For station groups using outsourced hubbing with Encompass, the opex savings are 20% or more annually compared to doing it themselves, Young says. Regional sports networks that hub their operations can save even more.

Encompass plans to move from on-premises technology to the public cloud wherever it operationally makes sense, Young says. But with respect to the cloud’s potential, he says that “one thing people need to understand is that playout is not just one workflow.” Encompass actually breaks its playout workflows into four categories: FAST channels; “multichannel cable networks”; sports channels; and local stations.

FAST channels have simple branding, no live content and generally are comprised of archived content, Young says, which makes the cloud a perfect playout solution. He says that is why Encompass announced a partnership with Amagi at NAB to pursue the FAST market together.

“Multichannel cable networks” have more complex branding and graphics as well as more complex schedules, including occasional live programming. But that live programming tends to be more “simple playlist live,” Young says, with shows like Reelz’ On Patrol: Live that air the same time each week.

“There’s very little for us to do other than take the live feed and stick it in,” Young says, which is why Encompass is already starting to move some cable networks such as A&E to the cloud.

Sports channels, with a high volume of live game coverage that includes dynamic ad breaks being called from a production truck and complex switching between markets, are infinitely more complicated. But the most complex category are local stations, Young says, because they can go live “at the drop of a hat.”

“So, you literally have to be able to book the feed, get it in, put it on air, manipulate the playlist so it still times out properly, and do it for many multiple stations at the same time while others are doing something else that’s live,” he says. “When it comes to the cloud, the complex station operations are just not ready for the cloud yet in our opinion.
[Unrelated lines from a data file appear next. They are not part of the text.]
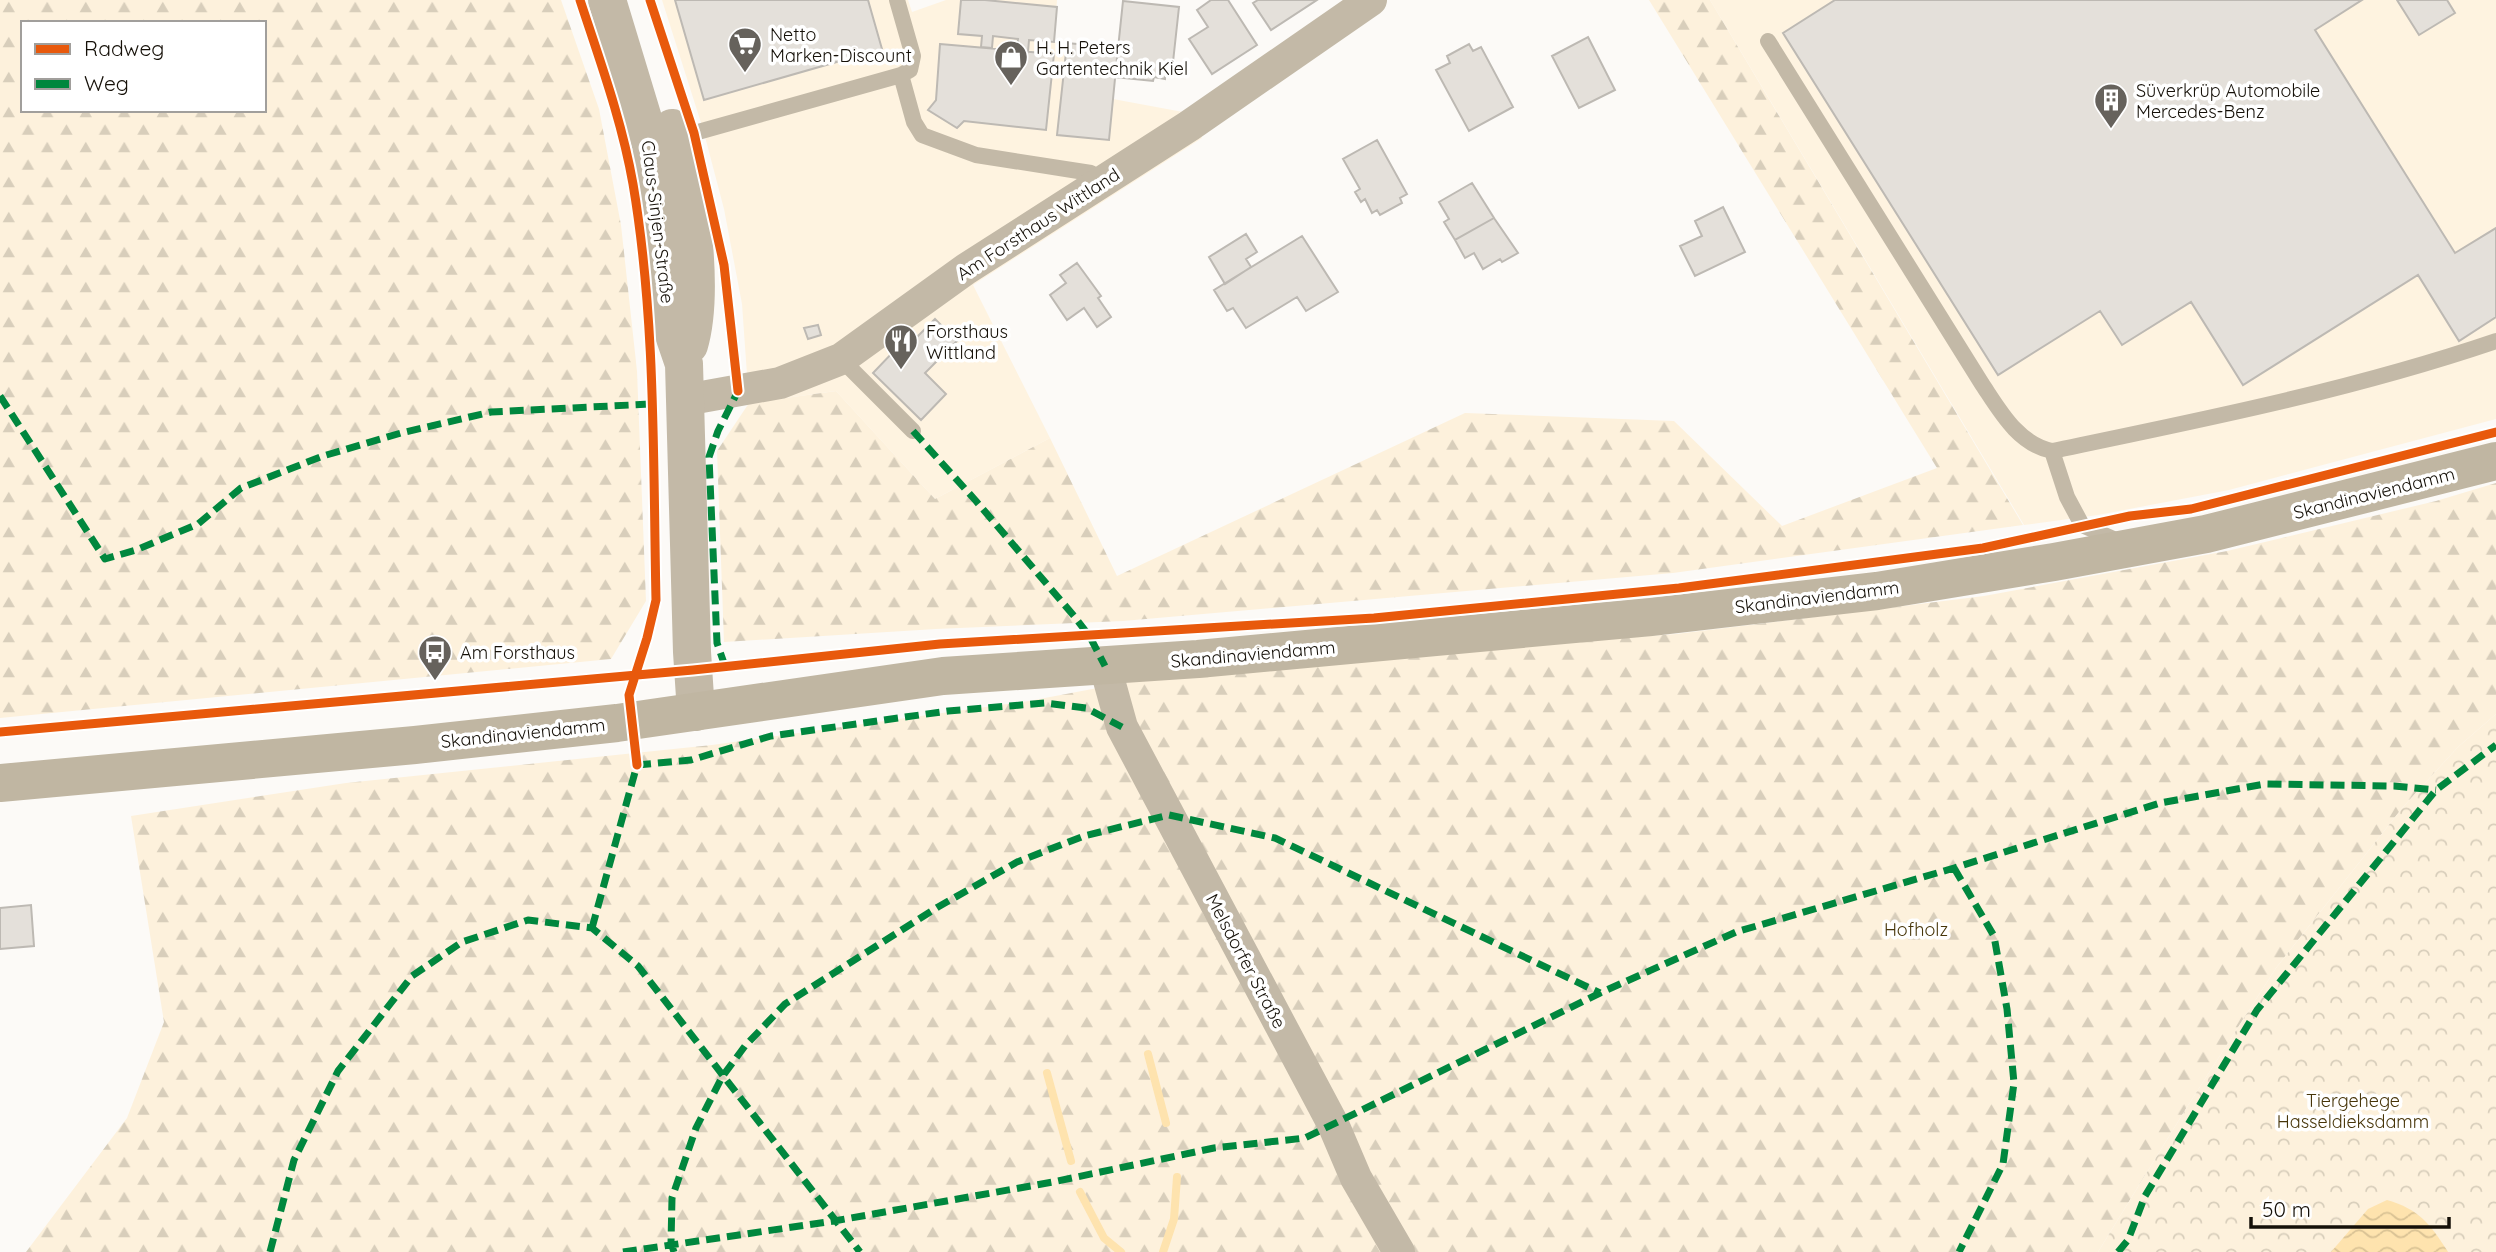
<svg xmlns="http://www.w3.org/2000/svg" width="2496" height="1252" font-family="Quicksand,sans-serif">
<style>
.built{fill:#fef3e0}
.forest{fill:url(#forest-firs);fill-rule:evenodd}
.park{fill:url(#park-crowns)}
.water{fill:url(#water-waves)}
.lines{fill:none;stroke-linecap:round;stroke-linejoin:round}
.stream{stroke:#fee3ae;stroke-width:8}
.building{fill:#e4e0da;stroke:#bdb9b3;stroke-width:2}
.service{stroke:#c3b9a7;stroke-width:16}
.minor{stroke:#c3b9a7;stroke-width:32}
.tertiary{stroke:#c3b9a7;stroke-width:38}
.secondary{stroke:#c0b6a2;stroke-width:38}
.quiet{stroke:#00873e;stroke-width:7;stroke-dasharray:14 7;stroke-linecap:butt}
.cycleway-casing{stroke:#fff;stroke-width:13}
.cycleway{stroke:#e8590c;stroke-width:9}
.labels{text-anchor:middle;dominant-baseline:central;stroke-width:7;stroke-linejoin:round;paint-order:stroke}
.poi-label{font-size:18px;fill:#151008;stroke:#fff;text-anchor:start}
.street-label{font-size:18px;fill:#151008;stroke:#fff}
.park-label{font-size:18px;fill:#473509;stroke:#fff}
</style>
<defs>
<pattern id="forest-firs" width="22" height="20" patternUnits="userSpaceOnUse" patternTransform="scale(1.75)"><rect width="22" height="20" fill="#fdf1dc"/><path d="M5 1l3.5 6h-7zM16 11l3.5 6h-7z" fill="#d8cebb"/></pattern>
<pattern id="park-crowns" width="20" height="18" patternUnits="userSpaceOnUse" patternTransform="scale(1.75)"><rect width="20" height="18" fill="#fdf1dc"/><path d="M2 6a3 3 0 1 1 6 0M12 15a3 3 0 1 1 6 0" fill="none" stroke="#d8cebb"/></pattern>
<pattern id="water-waves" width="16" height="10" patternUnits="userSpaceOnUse" patternTransform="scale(1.75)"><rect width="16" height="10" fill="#fee3ae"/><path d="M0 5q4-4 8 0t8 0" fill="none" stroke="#d9c294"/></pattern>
</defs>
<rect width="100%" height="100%" fill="#fcfaf7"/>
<!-- built -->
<path class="built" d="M662,0H908L912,12L946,0H1057L1054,42L1118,48L1113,99L1183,112L1202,138L973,285L1050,438L935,499L836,391L749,403L742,304L724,209L703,129Z
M1710,0H2496V419L2229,490L2098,515L2024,525Z"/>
<!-- forest -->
<path class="forest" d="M0,0H561L599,109L621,225L637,371L646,601L611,659L0,718ZM23,23H264V110H23Z
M1649,0H1710L2023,525L1673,573L1123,621L936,629L724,642L717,451L749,403L836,391L935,499L1050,438L1117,576L1465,413L1674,421L1782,526L1937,468Z
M2496,483V714L2458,747L2403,807L2276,968L2187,1107L2098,1252H26L127,1118L164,1022L131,816L346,783L712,745L1029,701L1203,668L1676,634L1984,596L2227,551L2436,501Z"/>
<!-- park -->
<path class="park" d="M2496,714V1252H2098L2187,1107L2276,968L2403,807L2458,747Z"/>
<!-- water -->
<path class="water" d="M2387,1200C2419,1209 2431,1225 2448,1252H2331L2368,1209Z"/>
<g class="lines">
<!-- stream -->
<path class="stream" d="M1148,1054L1166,1123
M1047,1073L1071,1161
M1080,1192L1104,1238L1121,1252
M1163,1252L1174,1219L1177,1177"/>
</g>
<!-- building -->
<path class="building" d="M675,0H868L882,49L704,100Z
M961,0H985L1057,7L1054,42L1029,40L1028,52L1017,50L1018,39L993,36L992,48L981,47L982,36L958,34Z
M1211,0H1228L1257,45L1212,74L1189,39L1208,27L1197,10Z
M1258,0H1317L1271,30L1253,3Z
M1835,0H2362L2315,30L2455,253L2496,228V317L2459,341L2418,275L2243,385L2191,302L2122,345L2100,311L1998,375L1783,33Z
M2397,0H2447L2455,13L2419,35Z
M1123,1L1179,7L1173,62H1166L1165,79L1154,77L1153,81L1115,77Z
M1588,37L1615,90L1579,108L1552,56Z
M1067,43L1118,48L1109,140L1057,135Z
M940,44L1054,54L1046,130L964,121L957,128L928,110L936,100Z
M1469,44L1473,51L1481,47L1513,107L1469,131L1436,70L1450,63L1447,56Z
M1377,140L1407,194L1400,198L1402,203L1380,215L1377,210L1372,213L1365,199L1361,202L1355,192L1360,189L1343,159Z
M1472,183L1494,218L1455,240L1444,222L1449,219L1439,202Z
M1723,207L1745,252L1695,276L1680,246L1702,236L1695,221Z
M1494,218L1518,253L1502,262L1500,259L1483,269L1474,253L1465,258L1455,240Z
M1246,234L1257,252L1246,259L1251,267L1225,284L1209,257Z
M1302,236L1338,292L1306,311L1297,297L1246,328L1233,308L1227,311L1214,290Z
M1077,263L1101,296L1098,298L1111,317L1097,327L1084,308L1067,320L1050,295L1066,283L1060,275Z
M935,319L957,341L925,373L946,394L921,420L873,373L893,352L898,356Z
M818,325L821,335L808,339L804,328Z
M31,905L34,946L0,949V908Z"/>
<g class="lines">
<!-- service -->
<path class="service" d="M1768,41L1982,384C2000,411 2018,444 2052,451C2201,420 2352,390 2496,341
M901,75L914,122L922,135L976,155L1091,173L1099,185
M673,139L901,75L910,70L913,56L897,0
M841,359L913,431
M2052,451L2067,497L2082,525L2118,541"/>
<!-- minor -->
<path class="minor" d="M685,400L780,383L841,359L966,269L1189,126L1371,0
M1105,666L1122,727L1333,1124L1356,1178L1399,1252"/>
<!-- tertiary -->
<path class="tertiary" d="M607,0L651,145L672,329L684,364L692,652L696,712
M672,128C690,182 705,291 689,345"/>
<!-- secondary -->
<path class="secondary" d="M0,783L415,745L617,723L943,676L1198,659L1651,617L1877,591L2054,562L2206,534L2496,461"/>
<!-- quiet -->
<path class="quiet" d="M0,396L105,559L136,550L198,524L241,488L323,456L401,433L491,412L651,404
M913,431L976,501L1074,616L1090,637L1105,666
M725,666L717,643L709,457L718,431L738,391V387
M637,765L691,760L771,736L948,711L1045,703L1086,708L1122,727
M1954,868L1994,936L2007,1009L2014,1083L2003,1164L1959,1252
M592,928L637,765L636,759
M270,1252L294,1160L338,1071L412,976L462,942L528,920L592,928L638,966L860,1252
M623,1252L834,1221L1053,1182L1214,1148L1305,1138L1600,993L1736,932L1954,868L2160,803L2265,784L2394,786L2436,790
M674,1252L671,1243L672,1198L696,1128L722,1077L745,1046L785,1004L938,907L1017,862L1084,836L1169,815L1275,838L1600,993
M2118,1252L2128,1240L2145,1196L2257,1010L2436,790L2496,745"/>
<!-- cycleway casing -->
<g class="cycleway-casing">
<path id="cycleway" d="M580,0C600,61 622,121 633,184C656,319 653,463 656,600L647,638L629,695L637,765
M650,0L694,133L724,265L738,391
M0,732L693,670L940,644L1374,618L1679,588L1983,548L2130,516L2191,509L2496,432"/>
</g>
<!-- cycleway -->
<use href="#cycleway" class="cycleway"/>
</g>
<!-- icons -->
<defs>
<g id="supermarket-pin" transform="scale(1.75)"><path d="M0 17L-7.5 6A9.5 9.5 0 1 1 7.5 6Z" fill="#66625c" stroke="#fff"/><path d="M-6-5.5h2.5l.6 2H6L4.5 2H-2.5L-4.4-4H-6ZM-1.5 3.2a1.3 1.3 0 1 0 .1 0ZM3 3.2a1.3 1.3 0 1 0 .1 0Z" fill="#fff"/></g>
<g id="shop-pin" transform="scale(1.75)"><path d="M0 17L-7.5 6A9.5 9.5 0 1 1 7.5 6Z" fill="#66625c" stroke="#fff"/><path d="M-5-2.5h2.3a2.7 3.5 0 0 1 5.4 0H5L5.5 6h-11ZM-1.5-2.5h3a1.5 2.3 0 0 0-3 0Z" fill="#fff"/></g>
<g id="building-pin" transform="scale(1.75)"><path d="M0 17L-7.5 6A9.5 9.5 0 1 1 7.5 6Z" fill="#66625c" stroke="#fff"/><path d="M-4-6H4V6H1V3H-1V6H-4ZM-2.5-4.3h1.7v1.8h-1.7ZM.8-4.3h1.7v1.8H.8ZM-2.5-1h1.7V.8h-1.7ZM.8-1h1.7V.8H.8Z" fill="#fff"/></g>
<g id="restaurant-pin" transform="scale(1.75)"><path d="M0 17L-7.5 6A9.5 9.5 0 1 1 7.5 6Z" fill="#66625c" stroke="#fff"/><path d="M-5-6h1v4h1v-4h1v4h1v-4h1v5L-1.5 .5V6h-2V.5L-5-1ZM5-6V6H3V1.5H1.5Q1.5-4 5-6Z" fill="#fff"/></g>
<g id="bus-pin" transform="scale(1.75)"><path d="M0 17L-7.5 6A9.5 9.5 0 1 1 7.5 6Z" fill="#66625c" stroke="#fff"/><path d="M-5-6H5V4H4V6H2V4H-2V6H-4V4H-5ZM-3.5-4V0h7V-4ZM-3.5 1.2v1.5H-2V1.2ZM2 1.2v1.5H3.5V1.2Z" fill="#fff"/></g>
</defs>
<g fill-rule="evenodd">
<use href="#supermarket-pin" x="745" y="44"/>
<use href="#shop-pin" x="1011" y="57"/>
<use href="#building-pin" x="2111" y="100"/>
<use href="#restaurant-pin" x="901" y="341"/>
<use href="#bus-pin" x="435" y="652"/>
</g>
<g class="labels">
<!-- poi labels -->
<g class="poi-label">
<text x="770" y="34">Netto<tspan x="770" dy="21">Marken-Discount</tspan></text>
<text x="1036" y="47">H. H. Peters<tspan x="1036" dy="21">Gartentechnik Kiel</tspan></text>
<text x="2136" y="90">Süverkrüp Automobile<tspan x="2136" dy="21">Mercedes-Benz</tspan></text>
<text x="926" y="331">Forsthaus<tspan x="926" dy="21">Wittland</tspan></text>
<text x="460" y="652">Am Forsthaus</text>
</g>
<!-- street labels -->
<g class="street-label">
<text transform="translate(658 222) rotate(83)">Claus-Sinjen-Straße</text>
<text transform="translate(1038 224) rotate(-33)">Am Forsthaus Wittland</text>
<text transform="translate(2374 493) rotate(-14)">Skandinaviendamm</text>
<text transform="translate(1817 597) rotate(-7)">Skandinaviendamm</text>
<text transform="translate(1253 654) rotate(-5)">Skandinaviendamm</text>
<text transform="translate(523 733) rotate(-6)">Skandinaviendamm</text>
<text transform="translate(1246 961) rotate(62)">Melsdorfer Straße</text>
</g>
<!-- park labels -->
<g class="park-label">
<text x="1916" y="929">Hofholz</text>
<text x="2353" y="1100">Tiergehege<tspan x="2353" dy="21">Hasseldieksdamm</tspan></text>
</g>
</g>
<!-- legend -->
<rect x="21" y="21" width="245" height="91" fill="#ffffff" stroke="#a19f9c" stroke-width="2"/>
<rect x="35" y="44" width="35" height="10" fill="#e8590c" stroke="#a19f9c" stroke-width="2"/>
<text x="84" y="56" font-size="21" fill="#151008">Radweg</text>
<rect x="35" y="79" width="35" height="10" fill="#00873e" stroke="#a19f9c" stroke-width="2"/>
<text x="84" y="91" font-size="21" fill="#151008">Weg</text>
<!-- scale -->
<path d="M2251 1217v10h198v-10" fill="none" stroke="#151008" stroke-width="3.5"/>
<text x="2262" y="1217" font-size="21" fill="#151008" stroke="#ffffff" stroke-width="5" paint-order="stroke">50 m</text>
</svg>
We’re still doing that on prem.”

Ingest As A First Step Into Cloud

Beyond centralizing playout and reducing headcount, one of the biggest side benefits of hubbing for groups has been the “de-duplication” of tasks like the content prep and QC of syndicated programming and commercials through the centralization of content ingest, preparation and ingest.

Sam Peterson

“If I have 26 stations in my group that all carry Wheel of Fortune, granted we don’t prep tape anymore, but there’s still a QC function,” Bitcentral’s Peterson says. “I do that one time instead of 26 times. That’s still a benefit in pooling that work together and doing the same work for multiple stations at one time with one group of people, with one pool of equipment and/or resources.”

Nexstar has centralized those ingest and content prep functions with on-premises hardware at its regional hubs, while Sinclair has created similar functionality with its “content pipeline” in the AWS cloud. As he looks towards the next big hubbing trend, Diversified’s Kornweiss thinks that more groups will follow Sinclair’s lead and turn to the cloud to streamline their ingest functions while most playout remains on-prem for the near term.

“The cloud is really the catalyst for the ingest consolidation,” Kornweiss says. “For master control technology, ingest in the cloud is really the driving factor, more so than playout right now. Playout is a very real thing in the cloud for very specific applications, and we’re seeing improvement in that space. But ingest is a slam dunk, for lots of reasons. You’ll have operator workstations on premise and they’ll hit a shared storage center that’s agnostic to wherever your playout facility lives.”